The answer must be an exact copy of the lines from the one containing "GRAMMATIKK 2.3: Modalverb" through the end of the records, with the pictures left out.
>>>
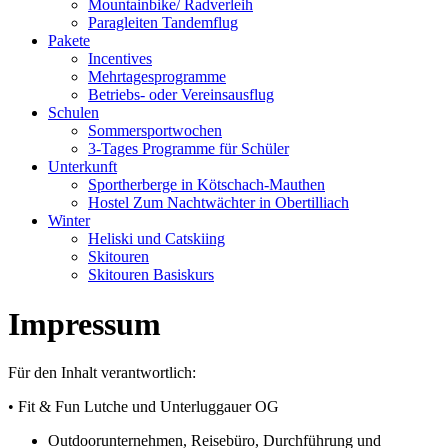
Mountainbike/ Radverleih
Paragleiten Tandemflug
Pakete
Incentives
Mehrtagesprogramme
Betriebs- oder Vereinsausflug
Schulen
Sommersportwochen
3-Tages Programme für Schüler
Unterkunft
Sportherberge in Kötschach-Mauthen
Hostel Zum Nachtwächter in Obertilliach
Winter
Heliski und Catskiing
Skitouren
Skitouren Basiskurs
Impressum
Für den Inhalt verantwortlich:
• Fit & Fun Lutche und Unterluggauer OG
Outdoorunternehmen, Reisebüro, Durchführung und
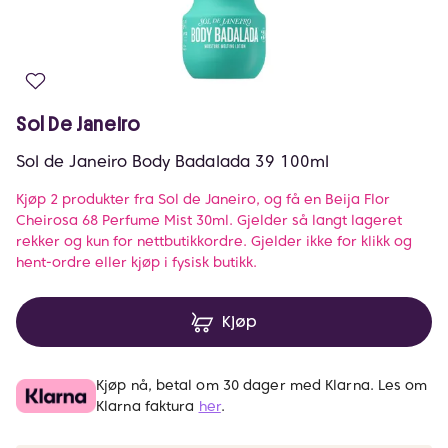
Sol De Janeiro
Sol de Janeiro Body Badalada 39 100ml
Kjøp 2 produkter fra Sol de Janeiro, og få en Beija Flor
Cheirosa 68 Perfume Mist 30ml. Gjelder så langt lageret
rekker og kun for nettbutikkordre. Gjelder ikke for klikk og
hent-ordre eller kjøp i fysisk butikk.
Kjøp
Kjøp nå, betal om 30 dager med Klarna. Les om
Klarna faktura
her
.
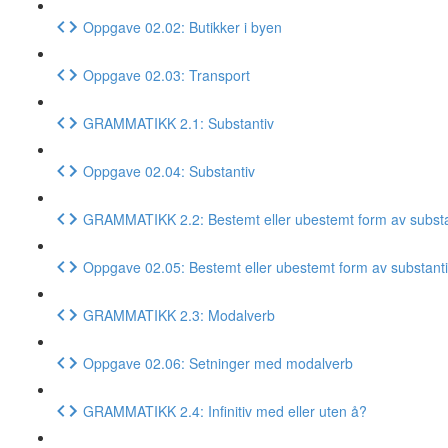
Oppgave 02.02: Butikker i byen
Oppgave 02.03: Transport
GRAMMATIKK 2.1: Substantiv
Oppgave 02.04: Substantiv
GRAMMATIKK 2.2: Bestemt eller ubestemt form av substa
Oppgave 02.05: Bestemt eller ubestemt form av substant
GRAMMATIKK 2.3: Modalverb
Oppgave 02.06: Setninger med modalverb
GRAMMATIKK 2.4: Infinitiv med eller uten å?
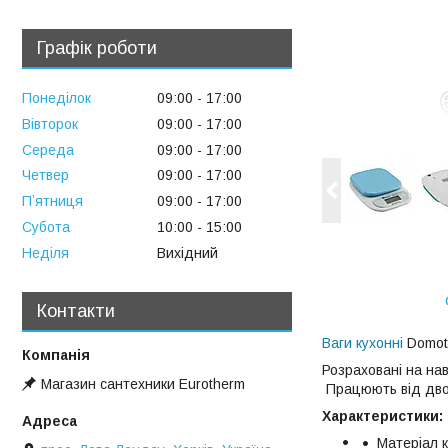
Графік роботи
Понеділок
09:00
17:00
Вівторок
09:00
17:00
Середа
09:00
17:00
Четвер
09:00
17:00
Пʼятниця
09:00
17:00
Субота
10:00
15:00
Неділя
Вихідний
Контакти
Ваги кухонні
Domot
Розраховані на нав
Магазин сантехники Eurotherm
Працюють від двох
Характеристики:
Матеріал к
<<<
Solution for this exercise
GRAMMATIKK 2.3: Modalverb
Oppgave 02.06: Setninger med modalverb
GRAMMATIKK 2.4: Infinitiv med eller uten å?
Графік роботи
Понеділок
09:00
17:00
Вівторок
09:00
17:00
Середа
09:00
17:00
Четвер
09:00
17:00
Пʼятниця
09:00
17:00
Субота
10:00
15:00
Неділя
Вихідний
Контакти
Ваги кухонні
Domot
Розраховані на нав
Магазин сантехники Eurotherm
Працюють від двох
Характеристики:
Матеріал к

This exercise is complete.